Satellite Connections Save Lives
In December 2004, one of the worst natural disasters in the last 100 years struck the Indian Ocean region. A tsunami, generated by an undersea earthquake, swept across coastal areas, killing hundreds of thousands and destroying thousands of homes in Indonesia, India, Malaysia, Thailand and other countries.
Government agencies and NGOs leaped into action to bring food, clean water, medical help, clothing and building materials to the affected region. The devastation was so severe, however, that only a few places were able to receive cargo and personnel by air and ship. Among these was Banda Aceh, Indonesia, which rapidly became a logistics hub for the region.
The Burning Need for Communications
Logistics on this scale requires more than ships, planes and people to function – it needs robust communications to coordinate the vast effort. But the region’s communications networks had been as completely decimated by the giant waves as everything else.
Fortunately, a company called Emerging Markets Communications was already operating in-country to support the UN World Food Programme. Asked to respond as fast as possible to the emergency, EMC swung into action.
It dispatched satellite hardware to Banda Aceh, calling on its connections with the UN to help overcome hurdles. Priority for incoming flights was given to relief supplies, not electronics, but EMC successfully made the case that the ability to coordinate relief work was equally important. The company also moved staff from Nairobi to Indonesia to help with the installation.
The standard lead time to create a satellite facility is 60 to 90 days. From the first telephone call to the installation of the link, the process took just three weeks. “Actually the slowest part of the process,” says David John, EMC’s European Business Manager, “was sorting out local telephone connections in Geneva.”
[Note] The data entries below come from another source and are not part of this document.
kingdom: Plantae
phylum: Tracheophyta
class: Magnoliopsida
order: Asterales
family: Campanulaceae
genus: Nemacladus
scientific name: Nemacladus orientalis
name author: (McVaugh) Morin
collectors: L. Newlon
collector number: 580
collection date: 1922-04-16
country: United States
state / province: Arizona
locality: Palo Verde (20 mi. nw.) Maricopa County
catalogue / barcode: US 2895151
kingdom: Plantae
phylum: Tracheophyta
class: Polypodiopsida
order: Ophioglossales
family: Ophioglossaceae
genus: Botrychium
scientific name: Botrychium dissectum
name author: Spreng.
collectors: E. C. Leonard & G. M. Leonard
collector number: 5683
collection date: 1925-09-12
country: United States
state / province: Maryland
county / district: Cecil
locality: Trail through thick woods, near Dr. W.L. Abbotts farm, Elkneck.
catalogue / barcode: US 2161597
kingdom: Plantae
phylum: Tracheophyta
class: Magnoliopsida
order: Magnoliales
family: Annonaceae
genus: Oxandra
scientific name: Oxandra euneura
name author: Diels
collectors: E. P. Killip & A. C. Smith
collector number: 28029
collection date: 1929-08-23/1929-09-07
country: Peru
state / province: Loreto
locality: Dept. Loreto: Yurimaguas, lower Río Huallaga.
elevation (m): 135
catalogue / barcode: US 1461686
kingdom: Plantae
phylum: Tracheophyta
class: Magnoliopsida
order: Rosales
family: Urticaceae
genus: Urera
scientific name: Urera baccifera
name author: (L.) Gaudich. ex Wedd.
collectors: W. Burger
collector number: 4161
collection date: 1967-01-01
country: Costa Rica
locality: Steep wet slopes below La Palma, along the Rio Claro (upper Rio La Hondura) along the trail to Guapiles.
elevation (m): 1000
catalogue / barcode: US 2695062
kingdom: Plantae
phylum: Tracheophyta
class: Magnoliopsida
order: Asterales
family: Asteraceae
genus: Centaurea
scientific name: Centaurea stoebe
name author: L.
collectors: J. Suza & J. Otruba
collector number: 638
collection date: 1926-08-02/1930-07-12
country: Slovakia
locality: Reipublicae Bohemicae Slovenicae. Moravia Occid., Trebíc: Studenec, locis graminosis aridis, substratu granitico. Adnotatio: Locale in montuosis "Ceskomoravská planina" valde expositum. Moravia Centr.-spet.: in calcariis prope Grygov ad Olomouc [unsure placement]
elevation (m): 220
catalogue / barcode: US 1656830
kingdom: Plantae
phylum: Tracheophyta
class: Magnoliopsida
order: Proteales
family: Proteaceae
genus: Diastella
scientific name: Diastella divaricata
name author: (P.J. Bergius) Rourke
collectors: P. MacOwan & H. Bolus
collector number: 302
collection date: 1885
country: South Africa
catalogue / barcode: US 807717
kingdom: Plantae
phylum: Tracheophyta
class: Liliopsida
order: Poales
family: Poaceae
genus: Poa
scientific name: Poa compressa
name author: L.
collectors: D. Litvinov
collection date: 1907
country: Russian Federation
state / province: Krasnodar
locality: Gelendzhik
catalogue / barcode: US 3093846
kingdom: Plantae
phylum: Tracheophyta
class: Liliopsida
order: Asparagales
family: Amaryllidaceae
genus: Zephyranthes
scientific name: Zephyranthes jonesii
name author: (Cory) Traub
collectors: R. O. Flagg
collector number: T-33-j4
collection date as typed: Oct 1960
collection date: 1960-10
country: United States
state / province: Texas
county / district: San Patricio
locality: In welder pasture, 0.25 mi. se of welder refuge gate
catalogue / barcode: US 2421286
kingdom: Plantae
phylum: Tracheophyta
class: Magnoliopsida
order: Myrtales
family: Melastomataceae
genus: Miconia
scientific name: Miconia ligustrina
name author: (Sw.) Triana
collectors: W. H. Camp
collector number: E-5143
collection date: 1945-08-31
Routing Billions in Recovery Aid
In the tsunami-affected area, relief goods for such international and national donors as the Red Cross, Red Crescent, UN agencies, national and international NGOs and foreign military forces began flowing in a coordinated stream through Banda Aceh. Countries and corporations eventually pledged a total of US$4 billion in recovery aid. The Red Cross alone supported the construction of 4,600 homes, provided clean water sources to 196,000 people, and offered temporary livelihood assistance to more than 88,000 people affected by the disaster. UNICEF built or rehabilitated 107 schools, constructed 59 health facilities and 28 child care centers, and developed water facilities for 700,00 people.
Communications played a major role in coordinating the effective delivery of all that assistance. A relief agency executive inter-viewed at the time said, “For the first time, the emergency site had reliable communication, which made a huge difference to our operations. The solution greatly improved our ability to operate and to deliver the assistance to our beneficiaries that they needed so much.”